Monday, July 13, 2015

Me

I struggle with depression.

Some days I wake up (which is usually at 5am because I have to go to work) and I don't want to move. I just want to lay in bed all day and just forgo all of my responsibilities and be nobody. There are days when no matter what I do, no matter who I'm with, it's just a shitty day because my brain has decided it is and I just want to disappear from existence.

But despite all this, I get up out of bed, put one foot in front of the other, put on a smile, and try to be a productive member of society. It sucks. Like some days it's so hard and mentally draining to try and be this upbeat person that everyone expects me to be.
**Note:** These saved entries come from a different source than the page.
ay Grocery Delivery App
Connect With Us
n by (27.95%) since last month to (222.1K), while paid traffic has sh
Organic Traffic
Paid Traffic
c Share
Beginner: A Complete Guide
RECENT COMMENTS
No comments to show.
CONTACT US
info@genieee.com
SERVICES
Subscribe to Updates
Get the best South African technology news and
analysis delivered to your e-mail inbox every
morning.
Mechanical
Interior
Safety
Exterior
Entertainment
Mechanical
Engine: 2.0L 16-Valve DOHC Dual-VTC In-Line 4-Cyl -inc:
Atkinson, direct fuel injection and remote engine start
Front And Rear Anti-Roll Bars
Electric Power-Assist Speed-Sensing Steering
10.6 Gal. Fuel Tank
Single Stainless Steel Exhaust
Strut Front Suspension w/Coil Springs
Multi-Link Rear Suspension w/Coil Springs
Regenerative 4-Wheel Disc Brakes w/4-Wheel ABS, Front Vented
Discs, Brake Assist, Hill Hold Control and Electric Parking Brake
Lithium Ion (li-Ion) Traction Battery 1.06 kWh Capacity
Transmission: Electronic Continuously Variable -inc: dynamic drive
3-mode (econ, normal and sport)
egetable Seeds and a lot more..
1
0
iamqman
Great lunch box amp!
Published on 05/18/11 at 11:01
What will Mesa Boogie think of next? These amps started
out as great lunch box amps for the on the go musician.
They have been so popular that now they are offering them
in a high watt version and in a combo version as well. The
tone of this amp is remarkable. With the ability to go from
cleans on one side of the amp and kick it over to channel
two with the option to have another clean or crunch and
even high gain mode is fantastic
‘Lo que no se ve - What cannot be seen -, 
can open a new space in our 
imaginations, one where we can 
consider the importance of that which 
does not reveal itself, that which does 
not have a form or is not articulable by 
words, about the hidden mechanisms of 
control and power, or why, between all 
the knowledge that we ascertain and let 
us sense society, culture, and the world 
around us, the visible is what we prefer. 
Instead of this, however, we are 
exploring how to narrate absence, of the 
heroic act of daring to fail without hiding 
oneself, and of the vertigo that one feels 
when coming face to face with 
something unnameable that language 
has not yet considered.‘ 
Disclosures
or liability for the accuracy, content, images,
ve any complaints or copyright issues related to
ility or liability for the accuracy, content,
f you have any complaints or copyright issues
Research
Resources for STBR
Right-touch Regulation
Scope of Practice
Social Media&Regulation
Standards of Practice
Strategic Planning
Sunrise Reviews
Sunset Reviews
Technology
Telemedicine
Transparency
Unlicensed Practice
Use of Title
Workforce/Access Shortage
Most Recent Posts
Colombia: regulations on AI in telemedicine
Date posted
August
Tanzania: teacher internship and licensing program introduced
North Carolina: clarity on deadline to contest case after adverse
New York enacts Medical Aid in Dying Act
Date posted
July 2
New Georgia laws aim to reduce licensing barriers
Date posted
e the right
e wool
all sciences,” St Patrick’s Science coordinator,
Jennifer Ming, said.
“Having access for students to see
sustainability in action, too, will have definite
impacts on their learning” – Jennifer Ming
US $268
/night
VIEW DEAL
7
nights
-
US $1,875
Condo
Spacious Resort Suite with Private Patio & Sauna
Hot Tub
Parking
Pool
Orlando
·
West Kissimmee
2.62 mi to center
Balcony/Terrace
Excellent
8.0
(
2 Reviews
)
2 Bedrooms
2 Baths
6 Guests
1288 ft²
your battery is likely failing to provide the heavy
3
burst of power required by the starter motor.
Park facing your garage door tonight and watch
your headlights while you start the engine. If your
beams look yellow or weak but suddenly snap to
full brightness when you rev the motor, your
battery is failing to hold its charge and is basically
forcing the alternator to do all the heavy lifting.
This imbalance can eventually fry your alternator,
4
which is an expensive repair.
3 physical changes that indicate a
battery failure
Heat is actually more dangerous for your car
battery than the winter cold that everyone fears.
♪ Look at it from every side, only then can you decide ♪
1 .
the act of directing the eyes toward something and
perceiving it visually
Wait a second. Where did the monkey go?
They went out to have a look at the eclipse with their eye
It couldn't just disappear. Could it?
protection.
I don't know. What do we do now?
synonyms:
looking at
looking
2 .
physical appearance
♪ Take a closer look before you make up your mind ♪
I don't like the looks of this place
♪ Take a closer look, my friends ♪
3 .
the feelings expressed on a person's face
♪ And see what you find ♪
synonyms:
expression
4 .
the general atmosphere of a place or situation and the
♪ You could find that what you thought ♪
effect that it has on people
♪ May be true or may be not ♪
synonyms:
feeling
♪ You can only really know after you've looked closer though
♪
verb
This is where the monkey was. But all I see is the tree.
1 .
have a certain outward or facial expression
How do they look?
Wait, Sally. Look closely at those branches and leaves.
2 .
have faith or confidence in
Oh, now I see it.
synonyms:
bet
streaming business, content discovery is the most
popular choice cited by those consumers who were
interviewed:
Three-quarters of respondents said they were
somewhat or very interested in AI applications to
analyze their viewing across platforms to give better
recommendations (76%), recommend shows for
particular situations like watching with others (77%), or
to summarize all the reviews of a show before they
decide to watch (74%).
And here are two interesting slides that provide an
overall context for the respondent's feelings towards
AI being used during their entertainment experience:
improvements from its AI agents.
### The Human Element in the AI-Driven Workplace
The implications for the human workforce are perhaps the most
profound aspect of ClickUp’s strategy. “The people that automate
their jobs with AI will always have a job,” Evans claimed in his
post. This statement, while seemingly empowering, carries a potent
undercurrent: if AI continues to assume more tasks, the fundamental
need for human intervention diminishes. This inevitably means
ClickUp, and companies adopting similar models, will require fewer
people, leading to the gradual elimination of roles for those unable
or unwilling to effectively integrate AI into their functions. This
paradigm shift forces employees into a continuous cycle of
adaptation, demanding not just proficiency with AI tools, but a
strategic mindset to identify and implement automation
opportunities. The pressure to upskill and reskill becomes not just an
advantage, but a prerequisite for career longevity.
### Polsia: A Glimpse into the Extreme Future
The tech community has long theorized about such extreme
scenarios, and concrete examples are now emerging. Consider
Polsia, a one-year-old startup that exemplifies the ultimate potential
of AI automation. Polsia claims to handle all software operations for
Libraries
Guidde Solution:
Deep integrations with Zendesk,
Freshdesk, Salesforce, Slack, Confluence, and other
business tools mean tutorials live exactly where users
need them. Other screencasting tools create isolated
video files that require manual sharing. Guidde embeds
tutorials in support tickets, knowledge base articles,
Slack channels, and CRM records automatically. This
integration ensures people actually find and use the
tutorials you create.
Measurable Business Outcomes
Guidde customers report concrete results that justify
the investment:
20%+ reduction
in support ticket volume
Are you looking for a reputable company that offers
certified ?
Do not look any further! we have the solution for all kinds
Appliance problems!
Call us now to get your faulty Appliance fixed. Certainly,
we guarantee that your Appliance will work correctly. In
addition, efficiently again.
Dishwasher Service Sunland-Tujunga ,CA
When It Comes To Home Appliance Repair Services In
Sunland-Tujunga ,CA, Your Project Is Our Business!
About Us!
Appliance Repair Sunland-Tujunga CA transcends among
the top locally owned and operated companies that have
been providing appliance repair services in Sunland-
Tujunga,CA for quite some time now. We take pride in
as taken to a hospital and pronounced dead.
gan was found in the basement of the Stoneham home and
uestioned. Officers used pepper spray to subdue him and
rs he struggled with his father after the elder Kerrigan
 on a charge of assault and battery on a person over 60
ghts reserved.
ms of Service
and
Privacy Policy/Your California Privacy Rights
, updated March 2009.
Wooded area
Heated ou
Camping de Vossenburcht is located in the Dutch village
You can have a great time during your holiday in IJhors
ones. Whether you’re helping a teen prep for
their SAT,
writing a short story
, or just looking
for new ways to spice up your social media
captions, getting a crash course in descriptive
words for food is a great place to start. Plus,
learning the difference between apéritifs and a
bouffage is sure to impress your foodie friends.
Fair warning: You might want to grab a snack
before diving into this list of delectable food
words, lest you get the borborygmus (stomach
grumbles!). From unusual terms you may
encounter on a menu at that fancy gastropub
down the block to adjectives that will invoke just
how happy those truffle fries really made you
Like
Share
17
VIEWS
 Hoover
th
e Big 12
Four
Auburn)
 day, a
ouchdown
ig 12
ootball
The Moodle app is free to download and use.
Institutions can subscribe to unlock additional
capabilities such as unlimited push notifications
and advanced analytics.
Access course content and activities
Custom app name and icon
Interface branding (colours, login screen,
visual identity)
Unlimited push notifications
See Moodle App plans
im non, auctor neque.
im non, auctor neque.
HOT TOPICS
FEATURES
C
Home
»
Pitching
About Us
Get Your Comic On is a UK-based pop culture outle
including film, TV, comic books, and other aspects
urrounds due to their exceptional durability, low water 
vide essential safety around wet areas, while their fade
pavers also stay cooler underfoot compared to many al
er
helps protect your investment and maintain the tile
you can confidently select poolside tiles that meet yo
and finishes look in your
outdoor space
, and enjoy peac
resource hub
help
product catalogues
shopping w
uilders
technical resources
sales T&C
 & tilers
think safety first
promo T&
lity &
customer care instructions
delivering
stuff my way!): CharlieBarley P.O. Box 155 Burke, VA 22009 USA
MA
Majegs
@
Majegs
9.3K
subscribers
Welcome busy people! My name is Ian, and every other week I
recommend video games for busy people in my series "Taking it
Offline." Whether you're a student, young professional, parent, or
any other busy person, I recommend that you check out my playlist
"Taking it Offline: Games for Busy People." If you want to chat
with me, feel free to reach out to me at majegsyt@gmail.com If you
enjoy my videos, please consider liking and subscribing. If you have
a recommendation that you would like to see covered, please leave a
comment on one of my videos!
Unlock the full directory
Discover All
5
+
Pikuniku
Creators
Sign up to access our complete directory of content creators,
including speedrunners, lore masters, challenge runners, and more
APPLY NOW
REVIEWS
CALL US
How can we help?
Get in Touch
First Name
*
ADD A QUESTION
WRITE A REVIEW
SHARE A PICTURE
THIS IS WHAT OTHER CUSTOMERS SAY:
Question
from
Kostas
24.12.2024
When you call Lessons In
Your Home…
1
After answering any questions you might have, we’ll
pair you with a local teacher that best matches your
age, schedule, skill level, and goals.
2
Even when I'm at Versus, playing Smash and commentating, something that I love doing with all of my heart, it is just so hard to be there or get on the mic and try to be this high energy, likable person for the crowd.

Now I don't always feel like this. Some days are better than others. Sometimes I don't feel like this at all for weeks and months at a time. Even over the past few months I've been in a pretty good place, mentally and physically. I have a great job, I'm doing well in school, even my "Smash Career" (and I use those words very lightly) seems to be going well enough. But even still, some days and weeks I'm just this depressed person that nothing matters. And I hate it, I wish I was normal. I wish my brain functioned normally. I wish I didn't feel this way. I just want to be regular guy who just goes through life, that's not so hard to ask right?

Now that past week I've been feeling a bit depressed. Just came out of nowhere because I thought I was doing ok. CEO was so good, and I'll be at EVO very soon. But I'm still a bit down. Forever will I continue to be overlooked because I am too nice and too genuine. If had a dollar every time I've been told how nice of a person I am,  I'd be a rich man. But people don't want the nice guy unfortunately, and that sucks...a lot.

But I can't change who I am. I will forever go along being nice, being caring, being the Jon Viveros that all of you know and hopefully love.

And one day, I'll have my day, find the person I'm looking for and be truly happy...If only I believed that and it was true.